Saved data entries

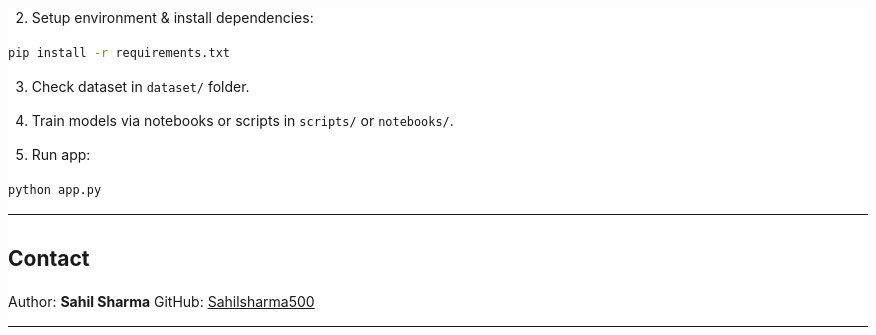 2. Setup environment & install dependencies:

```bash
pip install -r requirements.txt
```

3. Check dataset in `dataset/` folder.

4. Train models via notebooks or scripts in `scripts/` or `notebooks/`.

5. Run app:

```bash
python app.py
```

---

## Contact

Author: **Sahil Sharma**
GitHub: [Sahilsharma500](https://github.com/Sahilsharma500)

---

==

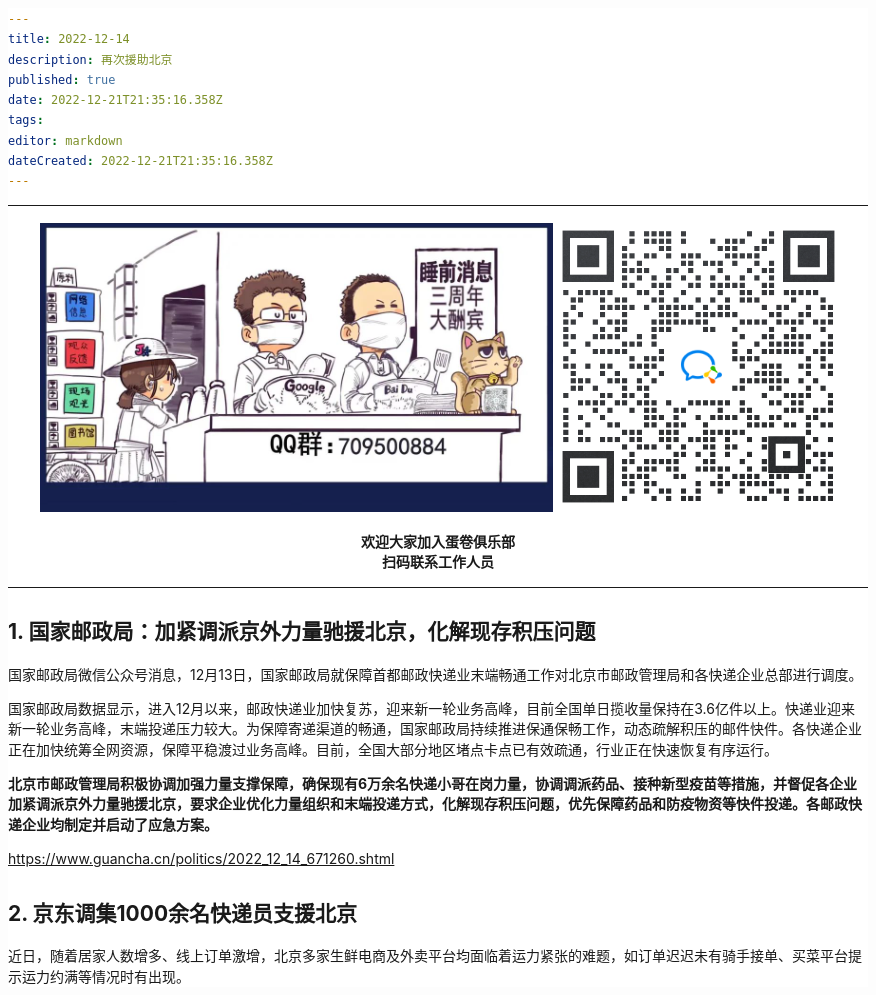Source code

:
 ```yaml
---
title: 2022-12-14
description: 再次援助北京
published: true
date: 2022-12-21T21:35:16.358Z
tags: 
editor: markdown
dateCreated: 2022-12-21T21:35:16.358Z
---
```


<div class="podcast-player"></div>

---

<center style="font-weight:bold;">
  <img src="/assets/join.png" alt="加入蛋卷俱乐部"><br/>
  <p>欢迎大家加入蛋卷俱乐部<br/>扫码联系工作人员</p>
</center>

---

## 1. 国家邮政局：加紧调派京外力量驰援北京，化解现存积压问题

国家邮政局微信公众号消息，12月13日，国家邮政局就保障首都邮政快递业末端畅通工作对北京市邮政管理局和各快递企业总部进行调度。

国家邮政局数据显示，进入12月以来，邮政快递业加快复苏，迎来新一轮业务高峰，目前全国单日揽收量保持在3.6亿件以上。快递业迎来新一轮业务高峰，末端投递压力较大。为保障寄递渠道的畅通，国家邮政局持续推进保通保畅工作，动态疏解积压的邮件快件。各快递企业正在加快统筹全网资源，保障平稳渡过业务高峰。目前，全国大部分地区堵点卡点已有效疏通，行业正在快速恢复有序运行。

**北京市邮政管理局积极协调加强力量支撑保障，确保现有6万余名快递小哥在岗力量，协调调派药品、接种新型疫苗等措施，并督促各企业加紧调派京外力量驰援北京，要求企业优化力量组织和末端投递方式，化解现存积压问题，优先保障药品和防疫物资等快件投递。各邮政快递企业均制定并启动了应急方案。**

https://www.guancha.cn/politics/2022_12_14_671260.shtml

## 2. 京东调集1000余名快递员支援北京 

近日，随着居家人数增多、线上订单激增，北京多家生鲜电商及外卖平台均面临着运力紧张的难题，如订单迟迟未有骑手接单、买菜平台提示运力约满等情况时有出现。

(Work instructions): Copy the entries above exactly, but only from the line holding "https://www.guancha.cn/politics/2022_12_14_671260.shtml" through the line holding "近日，随着居家人数增多、线上", both included.

(Your solution):
https://www.guancha.cn/politics/2022_12_14_671260.shtml

## 2. 京东调集1000余名快递员支援北京 

近日，随着居家人数增多、线上订单激增，北京多家生鲜电商及外卖平台均面临着运力紧张的难题，如订单迟迟未有骑手接单、买菜平台提示运力约满等情况时有出现。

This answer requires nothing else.